第8話
「どんな奥さんだったんだい?」
「そうだなあ……」
コユキに問われ、おじさんは遠い目をした。
「結構気が強かったかな。しっかり者で、頼りになって……でも、意外と泣き虫でさ。俺は、そんな彼女を支えたいと思って結婚したんだ」
そこで一度区切ると、でもと小さく呟いた。
「あの子は……俺と一緒になって、幸せじゃなかったみたいだ」
吐き出された言葉には、深い哀しみとやるせなさが滲んでいた。
「……どうして、そう思うんだい?」
「そりゃ、本人に言われたからだよ。
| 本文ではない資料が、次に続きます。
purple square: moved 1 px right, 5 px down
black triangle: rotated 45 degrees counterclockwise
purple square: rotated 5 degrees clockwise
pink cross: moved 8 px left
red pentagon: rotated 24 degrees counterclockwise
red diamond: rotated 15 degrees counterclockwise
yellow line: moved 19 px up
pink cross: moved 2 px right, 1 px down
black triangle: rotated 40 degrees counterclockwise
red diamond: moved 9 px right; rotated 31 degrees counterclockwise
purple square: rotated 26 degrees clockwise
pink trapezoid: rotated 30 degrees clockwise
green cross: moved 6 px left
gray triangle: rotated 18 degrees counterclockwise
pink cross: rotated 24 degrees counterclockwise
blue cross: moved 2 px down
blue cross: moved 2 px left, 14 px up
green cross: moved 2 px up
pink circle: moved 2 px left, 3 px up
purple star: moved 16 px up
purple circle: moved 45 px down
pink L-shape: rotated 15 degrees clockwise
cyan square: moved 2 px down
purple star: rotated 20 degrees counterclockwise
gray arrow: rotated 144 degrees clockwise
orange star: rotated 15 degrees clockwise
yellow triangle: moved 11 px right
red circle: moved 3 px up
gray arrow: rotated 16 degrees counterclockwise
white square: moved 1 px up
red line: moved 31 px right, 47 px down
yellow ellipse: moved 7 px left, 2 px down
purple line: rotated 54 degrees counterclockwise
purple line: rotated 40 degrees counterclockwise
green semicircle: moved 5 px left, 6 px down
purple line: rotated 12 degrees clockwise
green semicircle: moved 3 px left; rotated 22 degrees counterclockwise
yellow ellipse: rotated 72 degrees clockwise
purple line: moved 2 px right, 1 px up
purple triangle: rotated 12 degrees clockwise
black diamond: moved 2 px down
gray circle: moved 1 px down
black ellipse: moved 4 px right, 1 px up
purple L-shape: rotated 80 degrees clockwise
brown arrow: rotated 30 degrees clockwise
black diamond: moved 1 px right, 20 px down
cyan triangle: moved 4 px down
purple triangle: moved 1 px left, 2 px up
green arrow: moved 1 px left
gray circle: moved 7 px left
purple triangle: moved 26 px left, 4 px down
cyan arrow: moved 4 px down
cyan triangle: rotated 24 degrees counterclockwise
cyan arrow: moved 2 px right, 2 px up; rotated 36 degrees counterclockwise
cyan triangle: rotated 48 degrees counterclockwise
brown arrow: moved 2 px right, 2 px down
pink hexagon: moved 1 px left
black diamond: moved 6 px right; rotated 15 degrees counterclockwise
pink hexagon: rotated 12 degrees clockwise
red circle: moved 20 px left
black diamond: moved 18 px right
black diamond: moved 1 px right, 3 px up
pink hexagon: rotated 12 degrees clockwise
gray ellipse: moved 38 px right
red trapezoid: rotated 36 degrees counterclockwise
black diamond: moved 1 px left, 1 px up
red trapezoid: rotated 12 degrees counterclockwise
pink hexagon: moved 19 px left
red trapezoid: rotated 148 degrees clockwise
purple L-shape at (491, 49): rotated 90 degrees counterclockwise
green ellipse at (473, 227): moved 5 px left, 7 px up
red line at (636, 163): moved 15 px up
泣きながらさ」
おじさんは投げやりにそう答えた。
「こう言われたんだ。『貴方と一緒にいると、すごく苦しい。どうして、自分を大切にしてくれないの?』ってさ」
『自分を大切にしてくれないの』
その言葉に、息が止まるかと思った。
「俺には、彼女の言っている意味が理解できなかった。毎日毎日、彼女や子供を養う為に頑張ってたのに、あんまりだろって思った。別れてからも、心のどこかでずっとあの子の事を罵り続けてさ……」
彼の暗い感情に引っ張られ、気分が沈む。
かつて、ぼくもそんな事を言われていた。
『無理しないでね』『自分を大事にするんだよ』
でも、そんな言葉は、ちゃんと頑張った人に向けられるべきだ。怖くて逃げ出した、臆病者が受け取っていいものじゃない。
そう、目の前の人のように――。
「――だけど」
不意に、おじさんは顔を手で覆った。
その指の隙間から、透明な雫が零れ落ちる。
「死んで、気付いた。気付いちゃったんだ。――俺、自分を犠牲にして生きてきたんだって」
懺悔するように告白するその姿に、ぼくの頬を涙が伝った。
ああ……やっぱり、彼にこそ相応しい。
懸命に生きたその人生は、ぼくには眩し過ぎた。
例え、悔いの残るものだったとしても。それでも、少しだけ羨ましかった。
ぼくにはできなかった事だから。